Les autorités italiennes et espagnoles effectuent des contrôles tout au long de la chaîne d’approvisionnement (industrie, commerce de détail, importations et exportations), y compris concernant les ventes en ligne, et couvrent les huiles d’olive d’origines différentes. En Italie, les autorités accordent la priorité à la prévention de la fraude alimentaire sur les plateformes de commerce électronique.
Présence de pesticides. « Notre audit a montré que le système de contrôle des contaminants dans l’huile d’olive fonctionne bien en ce qui concerne les résidus de pesticides », a souligné Joëlle Elvinger.
Dans ce rapport spécial, les auditeurs relèvent que les États membres ont identifié très peu de cas dans lesquels les niveaux de contaminants dans l’huile d’olive dépassaient les limites légales.
« Toutefois, les systèmes de contrôle présentent certaines failles, principalement en ce qui concerne les contaminants autres que les pesticides. Notre audit a également mis en évidence que les contrôles de traçabilité ne permettent pas toujours de déterminer l’origine d’un produit », indique le rapport.

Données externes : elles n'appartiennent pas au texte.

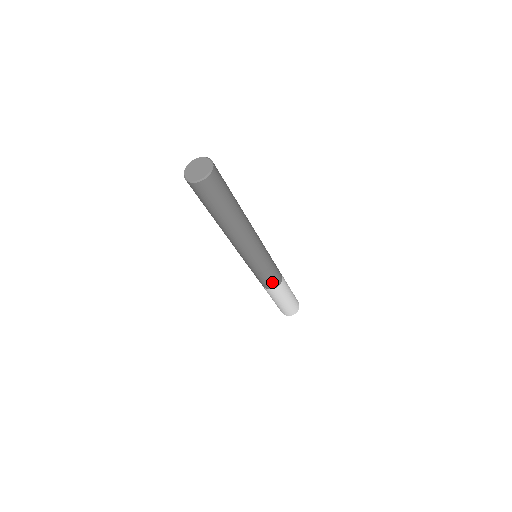
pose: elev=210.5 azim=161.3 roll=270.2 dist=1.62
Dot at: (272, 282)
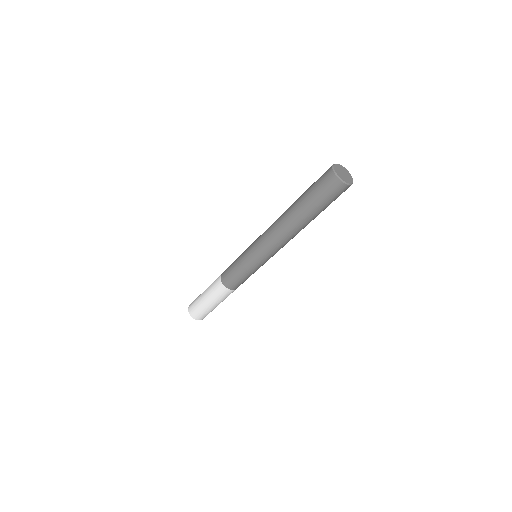
Dot at: (233, 281)
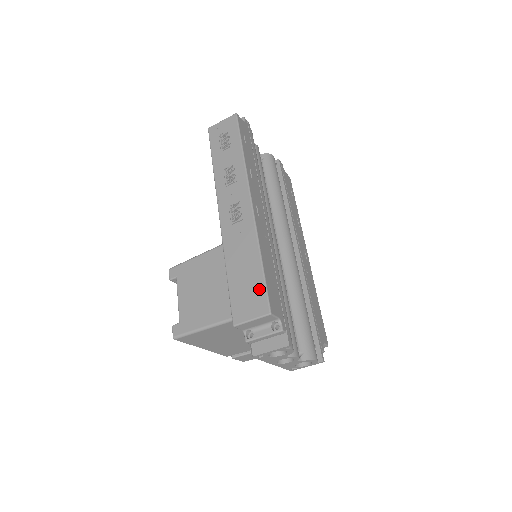
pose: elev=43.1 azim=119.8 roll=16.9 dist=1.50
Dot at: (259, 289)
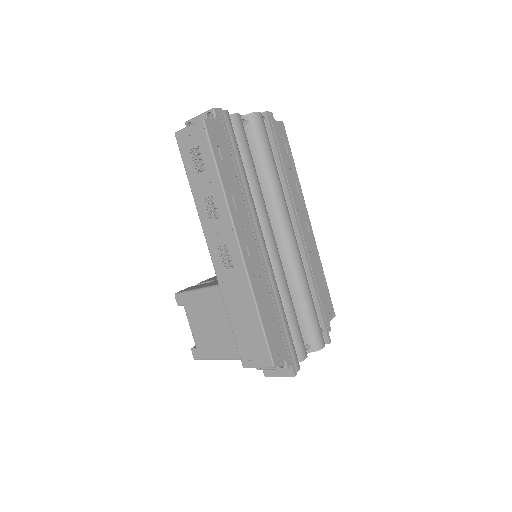
Dot at: (261, 343)
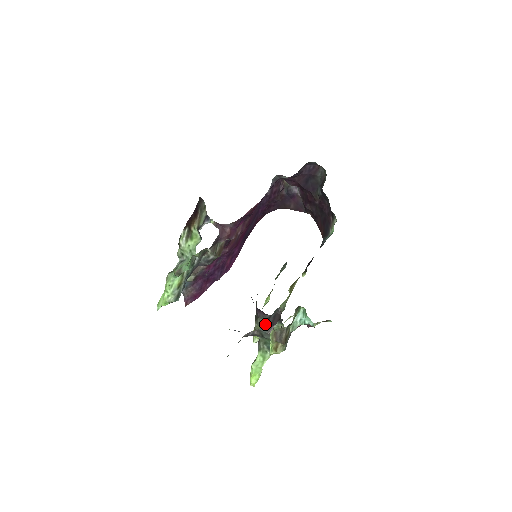
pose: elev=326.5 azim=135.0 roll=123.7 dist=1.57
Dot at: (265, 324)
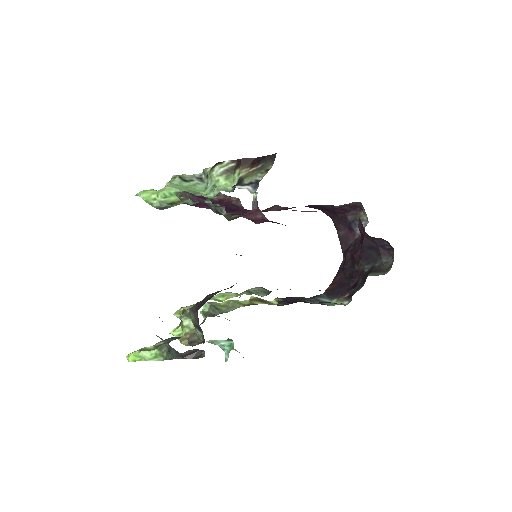
Dot at: (193, 322)
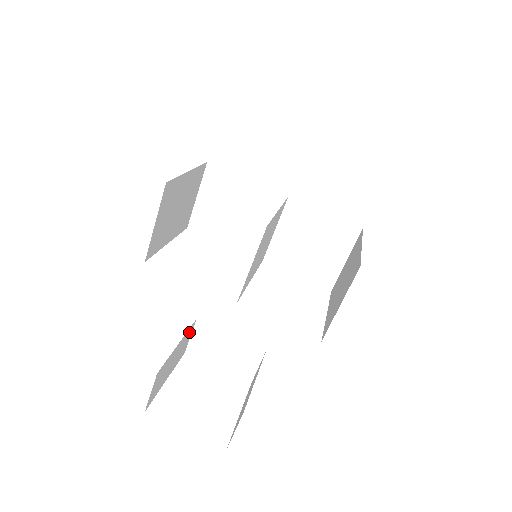
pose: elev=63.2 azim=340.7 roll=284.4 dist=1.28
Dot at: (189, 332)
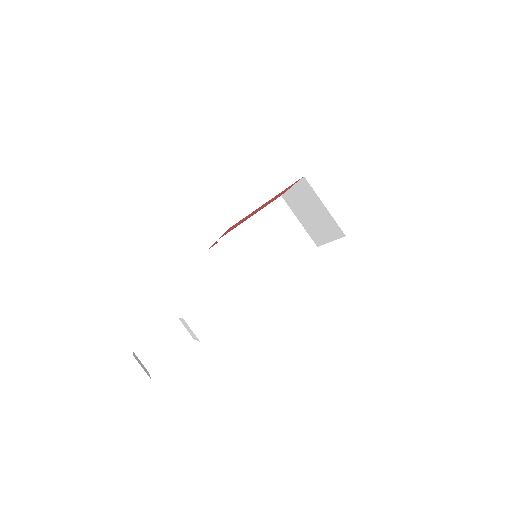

Huile d’olive importée. Bien que l’UE importe un volume équivalant à environ 9% de sa production annuelle d’huile d’olive, les contrôles portant sur la présence de pesticides et d’autres contaminants dans les importations en provenance de pays tiers sont « soit inexistants, soit très limités » dans les États membres visités. L’Italie n’a pas respecté son plan prévoyant l’échantillonnage annuel d’un chargement d’huile d’olive par poste de contrôle frontalier, tandis que les importations d’huile d’olive en Espagne ne font pas systématiquement l’objet d’analyses visant à détecter la présence de contaminants, précise le rapport.
Les exigences légales applicables à l’huile d’olive manquent de précisions sur certains aspects (conditions d’assemblage d’huiles issues de différentes années de récolte, autorisation de mélanger des huiles d’olive vierges extra et vierges). Les États membres adoptent des approches divergentes, susceptibles d’avoir une incidence sur la dégradation de l’huile d’olive au fil du temps, selon le rapport.